The vulnerabilities, known as QuadRooter, were discovered while looking at software which operates on chipsets made by US firm Qualcomm.
Qualcomm is a US telecommunications equipment company and controls 65 per cent of the LTE modem baseband market.
The defect was discovered in software that deals with graphics and in code which communicates information between chipset components. Michael Shaulov, head of mobility product management at Checkpoint, says that the problems were revealed after a six month effort to reverse engineer Qalcomm’s code.
The bugs in the software can easily be triggered using an app, which would go by undetected during installation.
Affected devices include handsets such as Samsung Galaxy S7, Samsung S7 Edge, Google Nexus 5X, Nexus 6, Nexus 6P, LG G4, LG G5, LG V10, OnePlus One, OnePlus 2, OnePlus 3 and many more.

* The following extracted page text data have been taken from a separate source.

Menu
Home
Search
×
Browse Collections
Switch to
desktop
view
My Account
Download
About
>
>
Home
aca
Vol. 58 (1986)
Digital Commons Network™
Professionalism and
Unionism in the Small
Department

In response to the information provided by Checkpoint, Qaulcomm has created software patches and has also started manufacturing chipsets with the bug-free version. The patches have also been distributed to phone makers and operators. However, there are no clear figures on how many phones have been updated.
Checkpoint has created a free app called QuadRooter Scanner, which checks if your phone is at risk.
While there is no current evidence of these vulnerabilities being used, Shaulov says that its only a matter of time.
“It’s always a race as to who finds the bug first, whether it’s the good guys or the bad.”